Le point fort du film est l'amitié qui se développe entre Schindler et son comptable juif Stern (Ben Kingsley), qui manque à quelques reprises de se faire envoyer dans un de ces camps de concentration. Schindler croit qu'il n'aurait pas pu diriger son usine sans Stern, et les deux hommes se respectent mutuellement malgré les tensions politiques qui se font ressentir.

La musique mélancolique et inoubliable composée par John Williams (et jouée par le célèbre violoniste Itzhak Perlman) n'est jamais trop insistante et accompagne bien les scènes les plus émouvantes.

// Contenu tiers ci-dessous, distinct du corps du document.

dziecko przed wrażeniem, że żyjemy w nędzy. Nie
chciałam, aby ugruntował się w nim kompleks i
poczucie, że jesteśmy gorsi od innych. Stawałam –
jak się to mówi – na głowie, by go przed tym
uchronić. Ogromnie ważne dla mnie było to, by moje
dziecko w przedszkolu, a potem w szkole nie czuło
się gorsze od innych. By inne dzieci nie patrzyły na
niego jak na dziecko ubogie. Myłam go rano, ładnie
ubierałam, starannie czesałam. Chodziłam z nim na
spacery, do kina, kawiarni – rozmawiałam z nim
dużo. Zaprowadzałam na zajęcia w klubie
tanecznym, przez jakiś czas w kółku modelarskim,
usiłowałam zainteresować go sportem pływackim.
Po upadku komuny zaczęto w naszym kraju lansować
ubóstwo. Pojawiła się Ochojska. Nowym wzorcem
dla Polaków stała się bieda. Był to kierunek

Plusieurs cinéphiles ont remarqué les éléments symboliques de Schindler's List, notamment la petite fille qui porte une jupe rouge (c'est la seule fois qu'on voit une couleur dans la partie en noir et blanc). Certains pensent que la couleur évidente représente l'innocence du peuple juif persécuté par les nazis, les théories abondent sans cesse. Je n'ai pas tout à fait compris pourquoi cette petite fille en rouge soit la seule personne en couleur, mais ceci ne m'a pas empêché d'apprécier les scènes inoubliables qui resteront à jamais dans ma mémoire.
On retient surtout la séquence où les cendres des victimes juives tombent du ciel, ou lorsque les femmes sont envoyées dans cette douche horrifiante. J'ai vu ce film au cinéma à Québec lorsqu'il a pris l'affiche en 1993; je n'avais de seize ans, et j'ai apprécié la qualité artistique du film mais il me manquait la maturité nécessaire pour vraiment l'apprécier. J'ai décidé de revoir le film sur Netflix vingt-quatre ans plus tard, et maintenant je peux mieux comprendre les nuances fascinantes et l'équilibre constant que Schindler doit trouver afin d'aider ses travailleurs et sauver sa propre peau.

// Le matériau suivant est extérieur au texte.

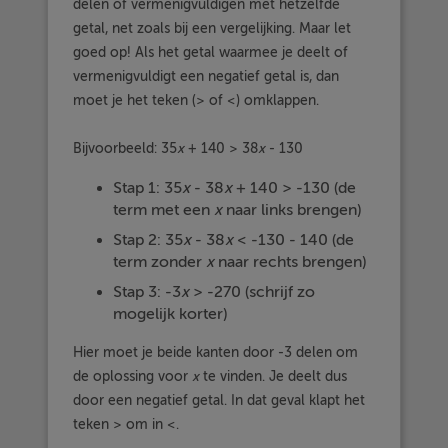
delen of vermenigvuldigen met hetzelfde
getal, net zoals bij een vergelijking. Maar let
goed op! Als het getal waarmee je deelt of
vermenigvuldigt een negatief getal is, dan
moet je het teken (> of <) omklappen.
Bijvoorbeeld: 35
x
+ 140 > 38
x
- 130
Stap 1: 35
x
- 38
x
+ 140 > -130 (de
term met een
x
naar links brengen)
Stap 2: 35
x
- 38
x
< -130 - 140 (de
term zonder
x
naar rechts brengen)
Stap 3: -3
x
> -270 (schrijf zo
mogelijk korter)
Hier moet je beide kanten door -3 delen om
de oplossing voor
x
te vinden. Je deelt dus
door een negatief getal. In dat geval klapt het
teken > om in <.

Spielberg a apparemment reçu l'autorisation de filmer à l'intérieur du camp de concentration Auschwitz, mais il a choisi de filmer à l'extérieur des portes (tout en ayant des décors construits de l'autre côté du camp) afin de respecter les victimes de l'Holocauste. De plus, le réalisateur a souvent mentionné lors d'entrevues qu'il ne voulait pas un seul sou de profit relié au film, il a insisité que tout l'argent qu'il ferait suite à la distribution de Schindler's List serait immédiatement envoyé à la fondation Shoah (qui reconnaît les victimes de génocides et de l'Holocauste).

La conclusion très émouvante se situe au cimetière à Jérusalem où Schindler est enterré (il est mort en 1974). Les vrais survivants de l'usine de Schindler (accompagnés par les comédiens du film) placent des pierres sur la tombe du défunt Herr Direktor. Cette scène est ni morose ou de trop, elle est nécessaire afin de terminer ce film avec optimisme. Qui aurait pensé qu'au dessus de 1000 Juifs réussiraient à survivre l'Holocauste grâce à la bonne foi d'un homme travaillant pour les nazis? Le film serait tout à fait difficile à croire s'il n'était pas basé sur un fait réel.

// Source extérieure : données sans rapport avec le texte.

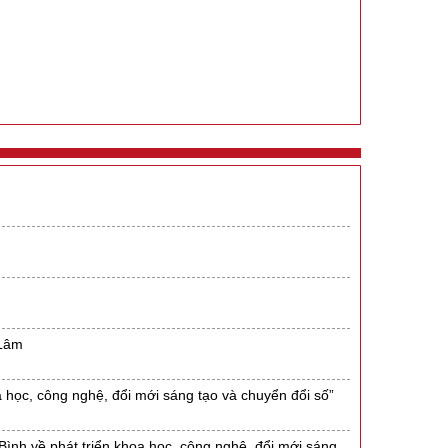
 Lâm
a học, công nghệ, đổi mới sáng tạo và chuyển đổi số”
 Bình về phát triển khoa học, công nghệ, đổi mới sáng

Il s'agit d'un film extraordinaire, très lourd mais quand même inoubliable. Je suis certain que de futures générations de cinéphiles pourront l'apprécier à n'importe quelle époque puisqu'il contient une atmosphère intemporelle et un sujet qui ne sera jamais oublié.

Oscars 1994: Meilleur film, meilleur réalisateur, meilleur scénario, meilleure photographie, meilleur décors/direction artistique, meilleur montage, meilleure trame sonore, meilleur acteur (Liam Neeson), meilleur acteur secondaire (Ralpĥ Fiennes), meilleurs costumes.

Golden Globes 1994: Meilleur film (catégorie Drame), meilleur réalisateur, meilleur scénario.